One more thread with other ideas relating to taking some of the original water with you (depending on the room you have):
http://www.tropicalfishkeeping.com/livebearers/moving-fish-20586/


----------



## onefish2fish (Jul 22, 2008)

overnight shipping is prob. even more then 15 hours and they come bagged in a styrofoam ( spelling? ) cooler.

i suggest a 5 gallon home depot bucket if you can, pre-rinse it with water well first, make sure to get one of the $0.50 lids for it.
instead of spending $25 on a car converter, search for a battery powered air pump. drill a small hole in the lid and feed some hose through the hole, turn pump on, and things should go smoothly.
just dont stop mid trip to go sight seeing or for a long sit down dinner as to where the bucket can sit in a hot car. infact, running the air conditioning on the ride home may be wise too.

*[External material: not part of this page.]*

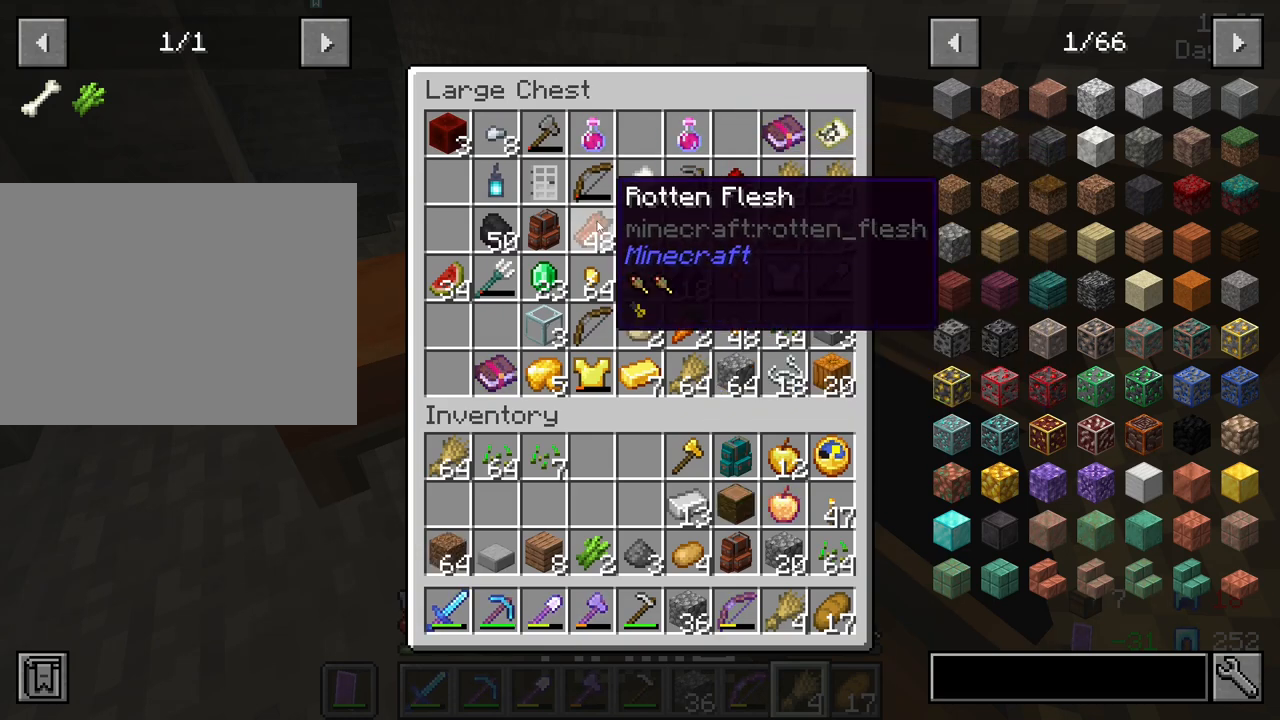
{"keys": ["shift"], "mouse": [], "mouse_move": "right", "events": []}
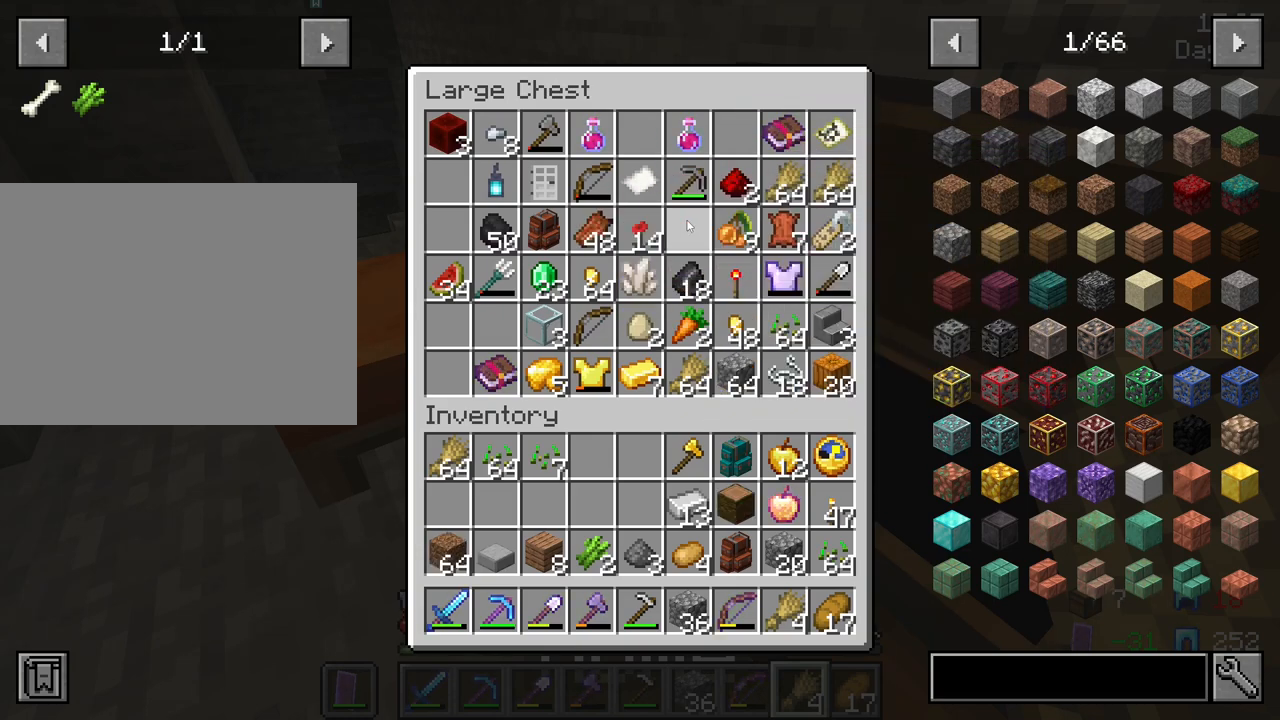
{"keys": ["shift"], "mouse": ["left"], "mouse_move": "still", "events": [[500, "mouse_left", "down"]]}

if your getting their rock and stuff, get another bucket and lid, put the rock into this bucket, fill with tank water as to where the rocks are covered. *do not put live stock in bucket with rock.* it will slosh around and crush anything living. this bucket doesnt need an air pump. just close the lid. mid trip, removing the lid and peeking on things is good as it will allow for a brief gas exchange. bringing a third bucket with just saltwater in it may not be a bad idea either if theres room for it. a 15 hour trip is a decent drive and it rarely hurts to plan and prepare for a disaster, and having that extra saltwater on hand may save something. chances of you needing to use it are slim, but its like having a triple A card, getting a flat but not having a cell phone to call them. lol
hope that helps some, and good luck.


----------